Özyaşamöyküsünü kaleme alacak olan Alex Haley’e şöyle der Malcolm X bir gün:“Dostum, tarihin en büyük liderlerinden çoğunun ölüp gidinceye dek hiç tanınmadığını fark ettin mi hiç!”
Ege Görgün (Landlord)
Farklı etnik kökenlerden gelen halklardan oluşan milletlerde yaşanan anlaşmazlıklar, gerginlikler hatta çatışmaların harı gerek içten gerek dıştan gelen provokatif müdahalelerle artırılıyor olsa da, bu sürecin asıl kaynağının çoğunlukla kapitalist temelli sosyal düzen ve zafiyetlerle bezeli insan ruhu olduğuna inanıyorum. Meseleye böyle yaklaşınca bu tür sorunlara çözüm bulmanın ne kadar güç olduğu ortaya çıkıyor.
Modern zamanlarda ayrımcılığın yol açtığı aşağılanmalara, insanlık dışı fiziksel ve psikolojik şiddetle gelen acılara Afrika kökenli Amerikalılar’dan daha fazla maruz kalan bir toplum yoktur herhalde. Ataları tüm köklerinden koparılarak Kara Kıta’dan ABD’ye getirildi ve çoğu hayatları boyunca korkunç şartlarda köle olarak çalıştırıldı. 20. yüzyılda süper güç haline gelen ABD’nin temellerine atılan harcta onların terleri, onların kanları vardı.

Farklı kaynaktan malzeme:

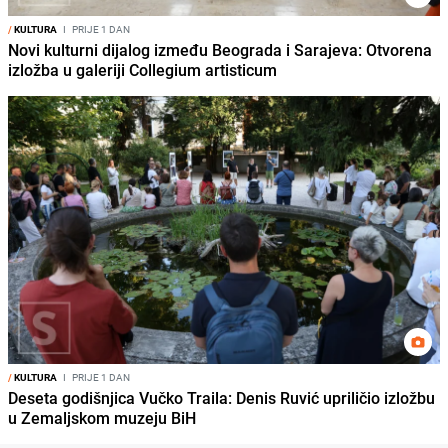
/
KULTURA
I
PRIJE 1 DAN
Novi kulturni dijalog između Beograda i Sarajeva: Otvorena
izložba u galeriji Collegium artisticum
/
KULTURA
I
PRIJE 1 DAN
Deseta godišnjica Vučko Traila: Denis Ruvić upriličio izložbu
u Zemaljskom muzeju BiH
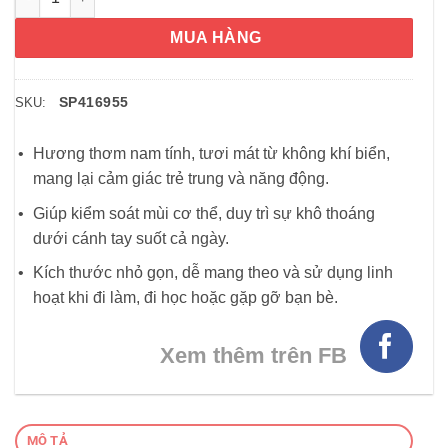
MUA HÀNG
SP416955
SKU:
Hương thơm nam tính, tươi mát từ không khí biển,
mang lại cảm giác trẻ trung và năng động.
Giúp kiểm soát mùi cơ thể, duy trì sự khô thoáng
dưới cánh tay suốt cả ngày.
Kích thước nhỏ gọn, dễ mang theo và sử dụng linh
hoạt khi đi làm, đi học hoặc gặp gỡ bạn bè.
Xem thêm trên FB
MÔ TẢ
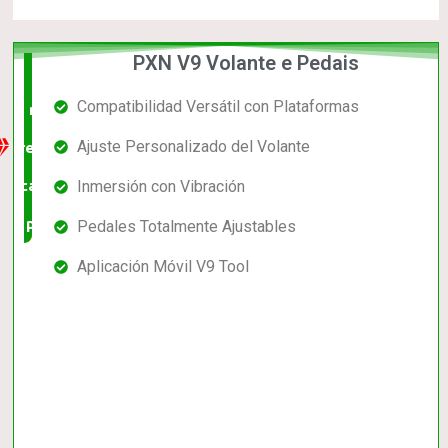
PXN V9 Volante e Pedais
La
Compatibilidad Versátil con Plataformas
mejor
Ajuste Personalizado del Volante
relación
calidad-
Inmersión con Vibración
precio
Pedales Totalmente Ajustables
Aplicación Móvil V9 Tool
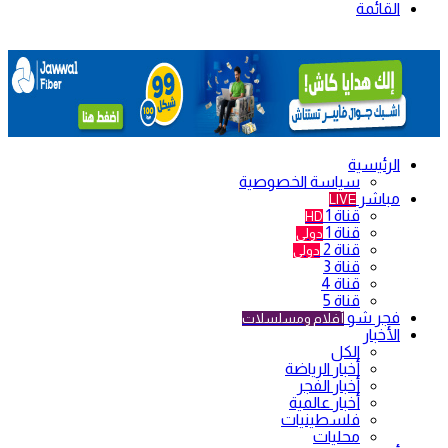
القائمة
الرئيسية
سياسة الخصوصية
مباشر
LIVE
قناة 1
HD
قناة 1
دولي
قناة 2
دولي
قناة 3
قناة 4
قناة 5
فجر شو
أفلام ومسلسلات
الأخبار
الكل
أخبار الرياضة
أخبار الفجر
أخبار عالمية
فلسطينيات
محليات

Siyahi toplum bunun karşılığını nasıl aldı peki? 1950’lerde hala beyazların gittiği lokanta ve cafelere gidemiyorlar, toplu taşıma araçlarında beyazların koltuklarına oturamıyorlardı. Bugün ise ABD başkanlık koltuğunda bir zenci oturuyor. (Bundan daha şaşırtıcı olansa tüm yaşananlara rağmen zencilerin gururla “Amerikalı” olduklarını söylemekte bir beis görmemesi ve çoğu Amerikan değerine en az bir beyaz kadar sahip çıkması.) Elbette bu noktaya hiç kolay gelinmedi. Bu uğurda pek çok siyahi Amerikalının kanı aktı. Ve Malcolm X onların en önemlilerinden biriydi.

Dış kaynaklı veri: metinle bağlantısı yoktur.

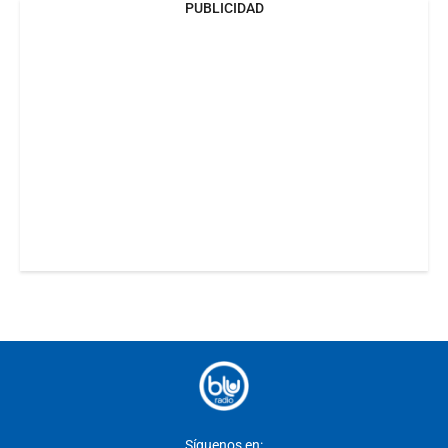
PUBLICIDAD
Síguenos en:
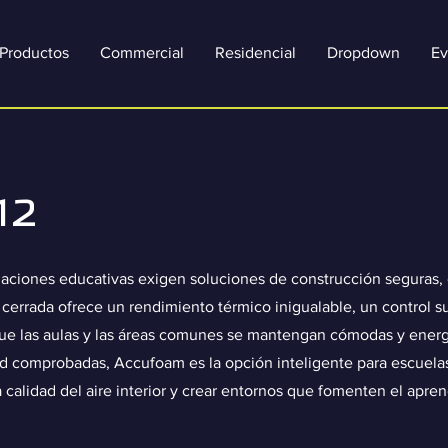
Productos
Commercial
Residencial
Dropdown
Ev
12
ciones educativas exigen soluciones de construcción seguras, e
errada ofrece un rendimiento térmico inigualable, un control su
 que las aulas y las áreas comunes se mantengan cómodas y ener
ad comprobadas, Accufoam es la opción inteligente para escuela
 calidad del aire interior y crear entornos que fomenten el aprend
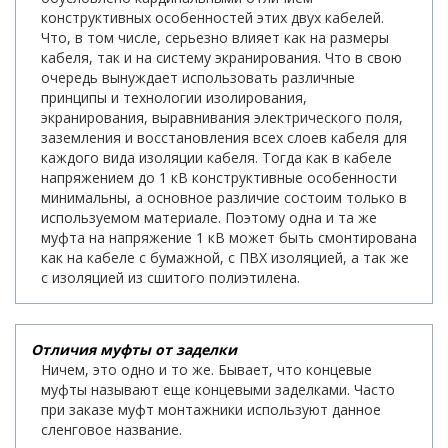
конструктивных особенностей этих двух кабелей.
Что, в том числе, серьезно влияет как на размеры
кабеля, так и на систему экранирования. Что в свою
очередь вынуждает использовать различные
принципы и технологии изолирования,
экранирования, выравнивания электрического поля,
заземления и восстановления всех слоев кабеля для
каждого вида изоляции кабеля. Тогда как в кабеле
напряжением до 1 кВ конструктивные особенности
минимальны, а основное различие состоим только в
используемом материале. Поэтому одна и та же
муфта на напряжение 1 кВ может быть смонтирована
как на кабеле с бумажной, с ПВХ изоляцией, а так же
с изоляцией из сшитого полиэтилена.
Отличия муфты от заделки
Ничем, это одно и то же. Бывает, что концевые
муфты называют еще концевыми заделками. Часто
при заказе муфт монтажники используют данное
сленговое название.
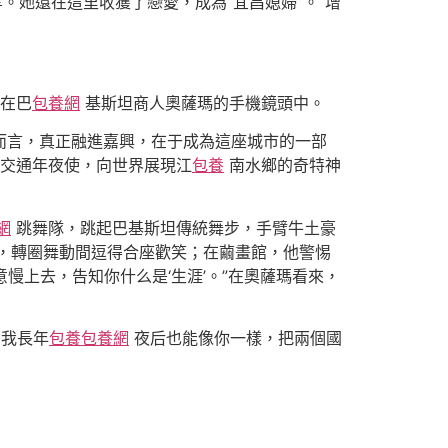
等。她還在這里收獲了戀愛，成為“宜昌媳婦”。“增
格在巴
包養網
基斯坦商人奧薩瑪的手機鏡頭中。
而言，真正融進嘉興，在于成為這座城市的一部
交通年夜使，向世界展現江
包養
南水鄉的奇特神
網
跳舞隊，跳起巴基斯坦傳統舞步，手臂牛土豪
，轉圈舞動間逗得合座歡笑；在繭畫館，他警惕
慢上去，告知你什么是‘生涯’。”在奧薩瑪看來，
，我長年
包養
包養網
夜后也能像你一樣，把兩個國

Malcolm X daha 21 yaşına varmadan iki eyalette hırsızlıktan iki kez hüküm giymiş, dört kez üst üste 8 ila 10 ve üç kez üst üste 6 ila 8 yıl ceza yemişti. Hapishanede İslam dinini kabul eden ve okuduğu kitaplarla kendini geliştiren Malcolm tahliye olduğunda ABD’de güçlü bir konuma ulaşacak İslam Cemaati’nin lideri Elijah Muhammet’in önemli vaizlerinden biri oldu. Kısa zamanda kalabalıkların dikkatini çeken, dolayısıyla düşmanları çoğalan Malcolm, liderinin bir sapkın olduğunu keşfettinde cemaaten ayrılıp kendi yolunu çizmeye karar verdi. Ama artık yalnızca beyaz değil, zenci düşmanları da çok fazlaydı. Malcolm X 21 Şubat 1965’te New York’ta çok sayıda kurşunun hedefi olarak hayatını kaybetti. Tetiği çekenler onunla aynı renkteydi ama çektirenler arasında muhakkak ki beyazlar da vardı. Hatta belki derin devletin maşası olmuş polis ve FBI…

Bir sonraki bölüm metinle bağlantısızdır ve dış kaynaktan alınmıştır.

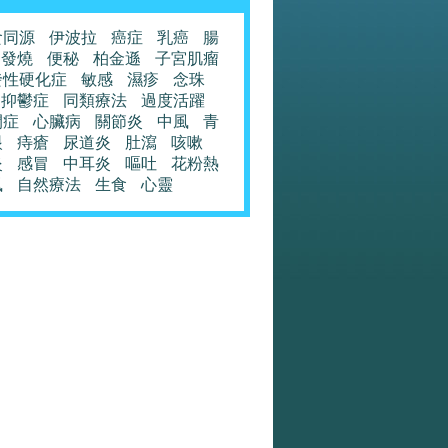
食同源
伊波拉
癌症
乳癌
腸
發燒
便秘
柏金遜
子宮肌瘤
發性硬化症
敏感
濕疹
念珠
抑鬱症
同類療法
過度活躍
閉症
心臟病
關節炎
中風
青
眼
痔瘡
尿道炎
肚瀉
咳嗽
炎
感冒
中耳炎
嘔吐
花粉熱
風
自然療法
生食
心靈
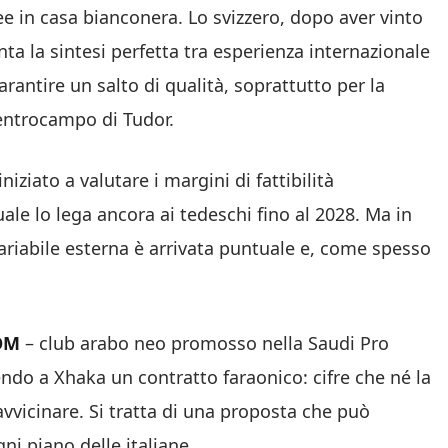
e in casa bianconera. Lo svizzero, dopo aver vinto
ta la sintesi perfetta tra esperienza internazionale
rantire un salto di qualità, soprattutto per la
centrocampo di Tudor.
iziato a valutare i margini di fattibilità
uale lo lega ancora ai tedeschi fino al 2028. Ma in
ariabile esterna è arrivata puntuale e, come spesso
OM
– club arabo neo promosso nella Saudi Pro
rendo a Xhaka un contratto faraonico: cifre che né la
vvicinare. Si tratta di una proposta che può
gni piano delle italiane.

Everest Çizgi’den çıkan Çizgilerle Yaşam serisinin ilk üç kitabından biri olan Malcolm X’i (diğerleri Che ve Troçki) Andrew Helfer yazmış, Randy Burke resimlemiş. Yalnızca ABD tarihine değil, “devrimler tarihine” damgasını vuran bu siyahi devrimcinin hayatını ve mücadelesini ana hatlarıyla öğrenmek için ideal bir kaynak.